* Stated problem *
Put every line of the listing below into a JSON list of strings, one string per line, leaving out any blank lines.

* Supplied data *

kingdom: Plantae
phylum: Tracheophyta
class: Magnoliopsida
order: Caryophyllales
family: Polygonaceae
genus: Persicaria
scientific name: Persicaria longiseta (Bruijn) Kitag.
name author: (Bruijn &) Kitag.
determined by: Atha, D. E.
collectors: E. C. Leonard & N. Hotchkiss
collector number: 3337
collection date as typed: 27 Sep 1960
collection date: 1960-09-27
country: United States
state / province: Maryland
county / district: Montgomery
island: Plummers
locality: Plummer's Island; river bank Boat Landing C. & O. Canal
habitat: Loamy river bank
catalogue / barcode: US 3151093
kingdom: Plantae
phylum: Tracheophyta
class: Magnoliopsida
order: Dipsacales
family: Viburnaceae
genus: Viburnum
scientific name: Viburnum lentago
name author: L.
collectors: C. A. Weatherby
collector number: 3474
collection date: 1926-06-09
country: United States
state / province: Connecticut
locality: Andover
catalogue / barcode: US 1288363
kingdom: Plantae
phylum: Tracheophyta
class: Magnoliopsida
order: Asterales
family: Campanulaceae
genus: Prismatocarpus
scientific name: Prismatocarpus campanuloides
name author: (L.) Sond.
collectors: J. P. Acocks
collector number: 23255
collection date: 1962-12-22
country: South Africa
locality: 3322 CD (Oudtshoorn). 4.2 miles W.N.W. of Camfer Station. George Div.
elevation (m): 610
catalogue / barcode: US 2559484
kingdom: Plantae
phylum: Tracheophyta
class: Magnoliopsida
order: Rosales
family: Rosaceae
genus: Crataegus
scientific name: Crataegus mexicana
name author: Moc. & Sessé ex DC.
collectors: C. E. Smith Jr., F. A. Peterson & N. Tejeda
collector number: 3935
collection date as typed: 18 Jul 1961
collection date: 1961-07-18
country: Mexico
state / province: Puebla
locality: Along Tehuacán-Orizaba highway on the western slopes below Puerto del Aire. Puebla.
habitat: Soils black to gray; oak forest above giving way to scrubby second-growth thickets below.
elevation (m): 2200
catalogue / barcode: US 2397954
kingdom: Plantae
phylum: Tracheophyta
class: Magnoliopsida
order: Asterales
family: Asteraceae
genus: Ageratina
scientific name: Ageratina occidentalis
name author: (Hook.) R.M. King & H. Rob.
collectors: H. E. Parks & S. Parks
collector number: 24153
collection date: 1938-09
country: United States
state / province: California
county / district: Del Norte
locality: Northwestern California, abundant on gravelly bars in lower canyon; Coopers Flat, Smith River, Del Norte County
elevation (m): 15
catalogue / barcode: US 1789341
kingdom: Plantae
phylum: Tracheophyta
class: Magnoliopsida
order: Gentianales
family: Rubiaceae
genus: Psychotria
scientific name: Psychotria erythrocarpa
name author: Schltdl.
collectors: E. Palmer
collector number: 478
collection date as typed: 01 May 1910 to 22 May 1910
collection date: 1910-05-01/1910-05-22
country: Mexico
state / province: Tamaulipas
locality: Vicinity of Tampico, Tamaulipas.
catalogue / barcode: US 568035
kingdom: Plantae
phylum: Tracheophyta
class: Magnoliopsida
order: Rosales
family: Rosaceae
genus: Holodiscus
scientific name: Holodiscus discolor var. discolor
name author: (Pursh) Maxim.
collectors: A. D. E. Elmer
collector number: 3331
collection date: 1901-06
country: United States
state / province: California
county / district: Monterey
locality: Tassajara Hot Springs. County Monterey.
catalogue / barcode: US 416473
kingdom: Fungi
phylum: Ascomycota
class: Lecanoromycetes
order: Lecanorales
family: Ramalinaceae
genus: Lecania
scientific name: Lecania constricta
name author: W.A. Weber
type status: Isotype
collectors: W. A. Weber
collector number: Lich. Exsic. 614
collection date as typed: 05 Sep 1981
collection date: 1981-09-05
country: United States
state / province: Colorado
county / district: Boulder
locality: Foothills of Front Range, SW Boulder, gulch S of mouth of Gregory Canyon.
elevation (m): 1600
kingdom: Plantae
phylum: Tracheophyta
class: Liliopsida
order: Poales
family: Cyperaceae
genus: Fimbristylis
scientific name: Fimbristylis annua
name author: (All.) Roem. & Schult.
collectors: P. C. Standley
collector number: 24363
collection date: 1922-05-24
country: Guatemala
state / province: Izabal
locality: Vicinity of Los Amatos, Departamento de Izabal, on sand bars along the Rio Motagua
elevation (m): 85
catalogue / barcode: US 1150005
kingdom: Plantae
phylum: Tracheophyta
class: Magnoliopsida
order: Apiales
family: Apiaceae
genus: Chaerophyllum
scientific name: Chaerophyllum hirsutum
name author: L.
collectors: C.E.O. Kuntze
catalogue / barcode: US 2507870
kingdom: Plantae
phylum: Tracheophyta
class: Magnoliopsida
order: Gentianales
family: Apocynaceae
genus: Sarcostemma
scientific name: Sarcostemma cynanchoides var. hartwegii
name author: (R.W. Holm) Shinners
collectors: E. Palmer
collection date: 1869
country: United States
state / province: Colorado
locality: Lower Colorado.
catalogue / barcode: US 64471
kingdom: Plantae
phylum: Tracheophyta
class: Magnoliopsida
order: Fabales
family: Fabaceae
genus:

* Result *
[
  "kingdom: Plantae",
  "phylum: Tracheophyta",
  "class: Magnoliopsida",
  "order: Caryophyllales",
  "family: Polygonaceae",
  "genus: Persicaria",
  "scientific name: Persicaria longiseta (Bruijn) Kitag.",
  "name author: (Bruijn &) Kitag.",
  "determined by: Atha, D. E.",
  "collectors: E. C. Leonard & N. Hotchkiss",
  "collector number: 3337",
  "collection date as typed: 27 Sep 1960",
  "collection date: 1960-09-27",
  "country: United States",
  "state / province: Maryland",
  "county / district: Montgomery",
  "island: Plummers",
  "locality: Plummer's Island; river bank Boat Landing C. & O. Canal",
  "habitat: Loamy river bank",
  "catalogue / barcode: US 3151093",
  "kingdom: Plantae",
  "phylum: Tracheophyta",
  "class: Magnoliopsida",
  "order: Dipsacales",
  "family: Viburnaceae",
  "genus: Viburnum",
  "scientific name: Viburnum lentago",
  "name author: L.",
  "collectors: C. A. Weatherby",
  "collector number: 3474",
  "collection date: 1926-06-09",
  "country: United States",
  "state / province: Connecticut",
  "locality: Andover",
  "catalogue / barcode: US 1288363",
  "kingdom: Plantae",
  "phylum: Tracheophyta",
  "class: Magnoliopsida",
  "order: Asterales",
  "family: Campanulaceae",
  "genus: Prismatocarpus",
  "scientific name: Prismatocarpus campanuloides",
  "name author: (L.) Sond.",
  "collectors: J. P. Acocks",
  "collector number: 23255",
  "collection date: 1962-12-22",
  "country: South Africa",
  "locality: 3322 CD (Oudtshoorn). 4.2 miles W.N.W. of Camfer Station. George Div.",
  "elevation (m): 610",
  "catalogue / barcode: US 2559484",
  "kingdom: Plantae",
  "phylum: Tracheophyta",
  "class: Magnoliopsida",
  "order: Rosales",
  "family: Rosaceae",
  "genus: Crataegus",
  "scientific name: Crataegus mexicana",
  "name author: Moc. & Sessé ex DC.",
  "collectors: C. E. Smith Jr., F. A. Peterson & N. Tejeda",
  "collector number: 3935",
  "collection date as typed: 18 Jul 1961",
  "collection date: 1961-07-18",
  "country: Mexico",
  "state / province: Puebla",
  "locality: Along Tehuacán-Orizaba highway on the western slopes below Puerto del Aire. Puebla.",
  "habitat: Soils black to gray; oak forest above giving way to scrubby second-growth thickets below.",
  "elevation (m): 2200",
  "catalogue / barcode: US 2397954",
  "kingdom: Plantae",
  "phylum: Tracheophyta",
  "class: Magnoliopsida",
  "order: Asterales",
  "family: Asteraceae",
  "genus: Ageratina",
  "scientific name: Ageratina occidentalis",
  "name author: (Hook.) R.M. King & H. Rob.",
  "collectors: H. E. Parks & S. Parks",
  "collector number: 24153",
  "collection date: 1938-09",
  "country: United States",
  "state / province: California",
  "county / district: Del Norte",
  "locality: Northwestern California, abundant on gravelly bars in lower canyon; Coopers Flat, Smith River, Del Norte County",
  "elevation (m): 15",
  "catalogue / barcode: US 1789341",
  "kingdom: Plantae",
  "phylum: Tracheophyta",
  "class: Magnoliopsida",
  "order: Gentianales",
  "family: Rubiaceae",
  "genus: Psychotria",
  "scientific name: Psychotria erythrocarpa",
  "name author: Schltdl.",
  "collectors: E. Palmer",
  "collector number: 478",
  "collection date as typed: 01 May 1910 to 22 May 1910",
  "collection date: 1910-05-01/1910-05-22",
  "country: Mexico",
  "state / province: Tamaulipas",
  "locality: Vicinity of Tampico, Tamaulipas.",
  "catalogue / barcode: US 568035",
  "kingdom: Plantae",
  "phylum: Tracheophyta",
  "class: Magnoliopsida",
  "order: Rosales",
  "family: Rosaceae",
  "genus: Holodiscus",
  "scientific name: Holodiscus discolor var. discolor",
  "name author: (Pursh) Maxim.",
  "collectors: A. D. E. Elmer",
  "collector number: 3331",
  "collection date: 1901-06",
  "country: United States",
  "state / province: California",
  "county / district: Monterey",
  "locality: Tassajara Hot Springs. County Monterey.",
  "catalogue / barcode: US 416473",
  "kingdom: Fungi",
  "phylum: Ascomycota",
  "class: Lecanoromycetes",
  "order: Lecanorales",
  "family: Ramalinaceae",
  "genus: Lecania",
  "scientific name: Lecania constricta",
  "name author: W.A. Weber",
  "type status: Isotype",
  "collectors: W. A. Weber",
  "collector number: Lich. Exsic. 614",
  "collection date as typed: 05 Sep 1981",
  "collection date: 1981-09-05",
  "country: United States",
  "state / province: Colorado",
  "county / district: Boulder",
  "locality: Foothills of Front Range, SW Boulder, gulch S of mouth of Gregory Canyon.",
  "elevation (m): 1600",
  "kingdom: Plantae",
  "phylum: Tracheophyta",
  "class: Liliopsida",
  "order: Poales",
  "family: Cyperaceae",
  "genus: Fimbristylis",
  "scientific name: Fimbristylis annua",
  "name author: (All.) Roem. & Schult.",
  "collectors: P. C. Standley",
  "collector number: 24363",
  "collection date: 1922-05-24",
  "country: Guatemala",
  "state / province: Izabal",
  "locality: Vicinity of Los Amatos, Departamento de Izabal, on sand bars along the Rio Motagua",
  "elevation (m): 85",
  "catalogue / barcode: US 1150005",
  "kingdom: Plantae",
  "phylum: Tracheophyta",
  "class: Magnoliopsida",
  "order: Apiales",
  "family: Apiaceae",
  "genus: Chaerophyllum",
  "scientific name: Chaerophyllum hirsutum",
  "name author: L.",
  "collectors: C.E.O. Kuntze",
  "catalogue / barcode: US 2507870",
  "kingdom: Plantae",
  "phylum: Tracheophyta",
  "class: Magnoliopsida",
  "order: Gentianales",
  "family: Apocynaceae",
  "genus: Sarcostemma",
  "scientific name: Sarcostemma cynanchoides var. hartwegii",
  "name author: (R.W. Holm) Shinners",
  "collectors: E. Palmer",
  "collection date: 1869",
  "country: United States",
  "state / province: Colorado",
  "locality: Lower Colorado.",
  "catalogue / barcode: US 64471",
  "kingdom: Plantae",
  "phylum: Tracheophyta",
  "class: Magnoliopsida",
  "order: Fabales",
  "family: Fabaceae",
  "genus:"
]